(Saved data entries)
=====

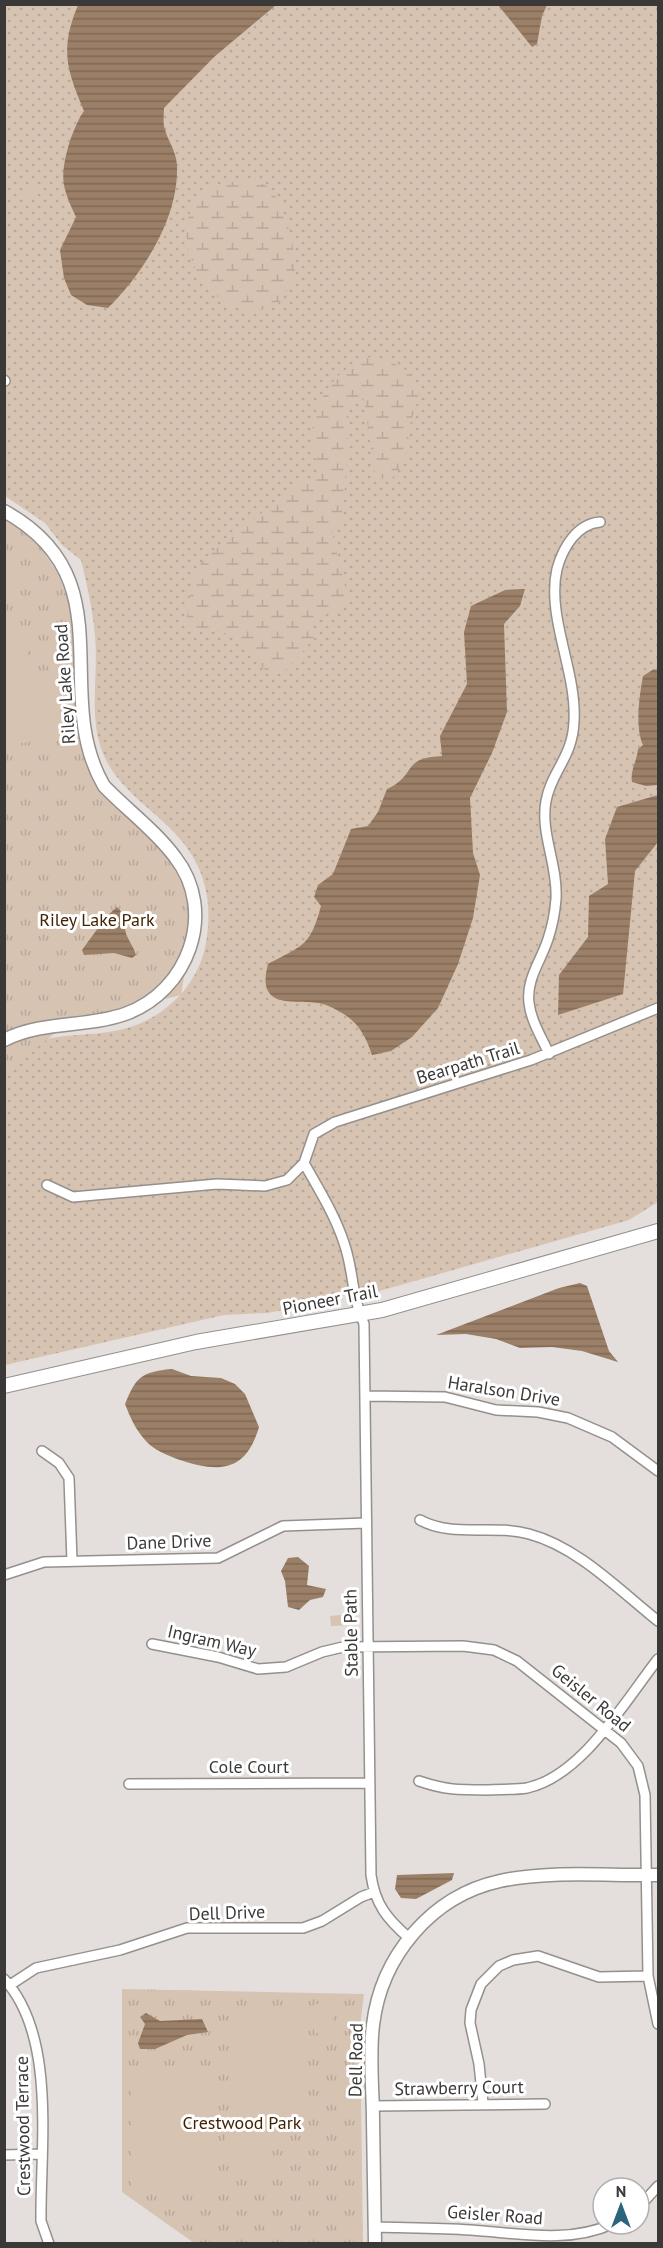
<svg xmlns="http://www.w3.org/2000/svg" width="663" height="2248" viewBox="0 0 663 2248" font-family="'PT Sans',sans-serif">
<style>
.grass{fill:url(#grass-dots)}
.wetland{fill:url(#wetland-marsh)}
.park{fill:url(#park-tufts)}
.pitch{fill:#d7c3b2}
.water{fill:url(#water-rules)}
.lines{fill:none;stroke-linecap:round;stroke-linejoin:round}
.minor-casing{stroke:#94908c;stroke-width:12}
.tertiary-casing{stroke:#94908c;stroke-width:15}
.secondary-casing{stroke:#94908c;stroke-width:16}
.minor{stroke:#fff;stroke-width:9}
.tertiary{stroke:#fff;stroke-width:12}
.secondary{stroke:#fff;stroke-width:14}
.labels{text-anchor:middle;stroke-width:6;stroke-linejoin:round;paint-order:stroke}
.street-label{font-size:18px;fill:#3b3938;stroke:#fff}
.park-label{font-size:18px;fill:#412303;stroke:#fff}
</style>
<defs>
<pattern id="grass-dots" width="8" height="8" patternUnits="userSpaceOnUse" patternTransform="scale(1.5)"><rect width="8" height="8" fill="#d7c3b2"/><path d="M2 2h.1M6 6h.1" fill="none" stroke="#b9a89a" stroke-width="1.8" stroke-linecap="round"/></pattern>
<pattern id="wetland-marsh" width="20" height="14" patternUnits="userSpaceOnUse" patternTransform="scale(1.5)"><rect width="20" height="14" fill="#d7c3b2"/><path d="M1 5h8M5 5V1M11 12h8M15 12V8" fill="none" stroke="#b9a89a"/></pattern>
<pattern id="park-tufts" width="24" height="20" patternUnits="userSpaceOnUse" patternTransform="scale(1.5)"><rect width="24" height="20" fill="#d7c3b2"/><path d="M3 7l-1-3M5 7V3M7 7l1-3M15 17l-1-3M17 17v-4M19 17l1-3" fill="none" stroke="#b9a89a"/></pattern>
<pattern id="water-rules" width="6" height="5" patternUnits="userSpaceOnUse" patternTransform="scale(1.5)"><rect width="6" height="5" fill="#9b7f67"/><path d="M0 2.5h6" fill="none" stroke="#806956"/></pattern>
</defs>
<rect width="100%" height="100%" fill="#e4dfdc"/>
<path class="grass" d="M5 5H658V1202L629 1220 369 1294C356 1293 345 1291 335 1301L267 1313 224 1315 5 1365V1058C17 1052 32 1042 46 1039 72 1033 101 1036 127 1028 166 1017 199 984 206 943 211 914 209 885 194 859 172 818 125 800 105 758 87 721 99 675 95 636 93 611 87 585 81 560L62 545 45 523 5 496Z"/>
<path class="wetland" d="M255 181C261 183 267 185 271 190 284 203 299 257 294 276 292 285 286 293 281 300 276 308 266 309 257 310 189 317 141 175 255 181Z
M366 357C390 359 422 370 418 399 416 409 411 417 410 427 406 450 411 458 392 478L378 479 375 474 364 400 360 397 354 398 349 408 344 502 340 522 332 532 348 599 335 612 314 617 312 629 314 638C305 648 296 662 285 670 263 685 251 647 235 637 222 630 208 631 193 631L187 621C189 599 191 574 206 557L299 483 311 478 317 471C317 457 310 444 312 429 317 396 337 370 366 357Z"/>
<path class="park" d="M5 517 26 532 44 552 58 574 69 602 76 630 78 736 86 765 105 797 163 843 195 912 181 995 68 1023 5 1073Z
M122 1989 364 1994 360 2026 363 2243H194L122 2192Z"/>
<path class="pitch" d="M25 192a7 7 0 1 1 14 0a7 7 0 1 1-14 0Z
M5 547 32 583 5 597Z
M8 626 15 629 68 730 44 740 5 745 4 629Z
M350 1614 351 1625 331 1626 330 1616Z
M314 2004H332L333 2033H314Z
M230 2006 304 2007 303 2112H229Z
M212 2071V2188L131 2189V2072Z
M225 2130H270V2173H248V2164L226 2165Z"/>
<path class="water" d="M78 5H276L214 57 164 108C164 113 163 121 164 126 167 140 176 150 177 165 179 218 144 272 108 308L87 305 71 295 64 278 60 250 76 217C71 206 66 196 64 185 60 166 73 126 84 111 66 68 60 49 78 5Z
M498 5H547L542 16 537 44 532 47Z
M525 589 520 606 504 624 507 712 492 753 470 798 473 853 480 875 473 918 458 964 438 1008 412 1037 391 1051 372 1055C363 1028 353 1016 326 1005 304 996 254 1016 268 964 303 945 310 947 321 906L314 897 318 885 333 874 351 829 368 826 378 812 387 789C418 775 400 758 442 756L440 736 467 684 464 632 471 606 505 590Z
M654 669 658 671V785L646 786 632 782C630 770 637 761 638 749L643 745C635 727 639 698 643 676Z
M658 795V842L635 871 623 994 558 1015 559 975 588 937 589 896 608 884 605 839 617 807Z
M117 907C127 916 123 926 127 936 130 943 134 948 136 955L132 958 114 953 84 955 82 950 106 917Z
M580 1283 587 1286 609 1351 618 1362 582 1351 552 1347 520 1348 496 1339 466 1334 436 1335 559 1288Z
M172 1369 191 1376 221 1378 235 1384 245 1394 259 1427C246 1472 219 1473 180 1460 169 1456 153 1450 145 1440 136 1430 130 1417 125 1404 136 1377 141 1372 172 1369Z
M298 1557 309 1566 307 1585 326 1589 323 1597 310 1600 299 1610 288 1607 285 1581 281 1571 288 1558Z
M454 1873 452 1880 416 1899 401 1898 395 1889 397 1875Z
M146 2013 160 2021 202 2019 208 2032 187 2035 155 2049H140L138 2043 145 2024 140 2017Z"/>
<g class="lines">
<g class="minor-casing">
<path id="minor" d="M4 380 5 381
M549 1054C542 1038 531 1021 529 1003 526 979 541 961 548 939 552 927 555 912 556 899 558 865 540 833 546 801 551 772 573 757 574 721 577 672 546 616 557 569 563 547 577 524 600 522
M47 1185 73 1197 217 1184 265 1186 287 1180 304 1163
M365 1396 445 1397 496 1410 538 1412 568 1418 612 1437 658 1471
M42 1451 59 1463 69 1478 72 1561
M420 1520C453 1538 493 1524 529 1534 578 1547 619 1590 658 1621
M4 1575 44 1562 218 1558 283 1526 366 1523
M152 1644 218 1657 258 1669 286 1667 322 1652 343 1647 463 1646 494 1650 517 1661 621 1743 638 1766 645 1795 648 1976 658 2024
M419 1781C445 1790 459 1790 486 1790 500 1789 514 1790 527 1788 582 1776 625 1701 658 1659
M129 1784 369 1783
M409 1938C387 1919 375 1904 371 1875L364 1324C351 1295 354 1271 344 1243 335 1215 318 1188 304 1163L314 1134 335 1122 531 1060 658 1008
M4 1979C57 2036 40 2148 41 2221L49 2244
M10 1985 36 1968 120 1950 187 1928H303L322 1921 361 1897 374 1892
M483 2103 479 2064 470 2023 471 2010 481 1984 499 1966 513 1960 538 1956 599 1977 648 1976
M373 2106 545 2104
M4 2155 41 2154
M639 2207 658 2186
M375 2227C407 2228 439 2228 471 2230 518 2233 568 2244 612 2224"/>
</g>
<g class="tertiary-casing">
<path id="tertiary" d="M4 511C128 579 49 692 104 786 127 810 155 830 175 857 218 912 188 992 125 1014 85 1028 45 1020 4 1040
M375 2244C374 2203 374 2162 373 2121 373 2090 369 2056 373 2025 381 1957 431 1896 500 1881 549 1870 608 1876 658 1875"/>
</g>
<g class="secondary-casing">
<path id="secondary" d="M4 1386 196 1342 382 1310 658 1231"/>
</g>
<use href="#minor" class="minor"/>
<use href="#tertiary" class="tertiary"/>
<use href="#secondary" class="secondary"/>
</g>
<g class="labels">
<g class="street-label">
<text transform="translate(65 684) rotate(-94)" y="6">Riley Lake Road</text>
<text transform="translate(468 1063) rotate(-17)" y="6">Bearpath Trail</text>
<text transform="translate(330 1300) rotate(-11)" y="6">Pioneer Trail</text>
<text transform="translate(504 1391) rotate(9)" y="6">Haralson Drive</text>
<text transform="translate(169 1542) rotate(-2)" y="6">Dane Drive</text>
<text transform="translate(351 1633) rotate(-91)" y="6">Stable Path</text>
<text transform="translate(212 1641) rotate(13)" y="6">Ingram Way</text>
<text transform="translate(591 1698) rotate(39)" y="6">Geisler Road</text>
<text x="249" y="1773">Cole Court</text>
<text transform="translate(227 1913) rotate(-2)" y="6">Dell Drive</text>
<text transform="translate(356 2060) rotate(-89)" y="6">Dell Road</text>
<text transform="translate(459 2088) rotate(-1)" y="6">Strawberry Court</text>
<text transform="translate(23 2126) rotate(-91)" y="6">Crestwood Terrace</text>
<text transform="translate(495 2215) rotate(4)" y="6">Geisler Road</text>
</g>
<g class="park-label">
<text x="97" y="926">Riley Lake Park</text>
<text x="242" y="2129">Crestwood Park</text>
</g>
</g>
<rect width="663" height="2248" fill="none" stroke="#3b3938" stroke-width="12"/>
<g transform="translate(621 2206)"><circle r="28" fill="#ffffff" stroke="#b1b0af" stroke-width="1.5"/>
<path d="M0-4.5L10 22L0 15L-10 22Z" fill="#2c637d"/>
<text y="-9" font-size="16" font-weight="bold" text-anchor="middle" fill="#3b3938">N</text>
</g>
</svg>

=====

Search the entries for the string "anchor". Copy every line that has it.

.labels{text-anchor:middle;stroke-width:6;stroke-linejoin:round;paint-order:stroke}
<text y="-9" font-size="16" font-weight="bold" text-anchor="middle" fill="#3b3938">N</text>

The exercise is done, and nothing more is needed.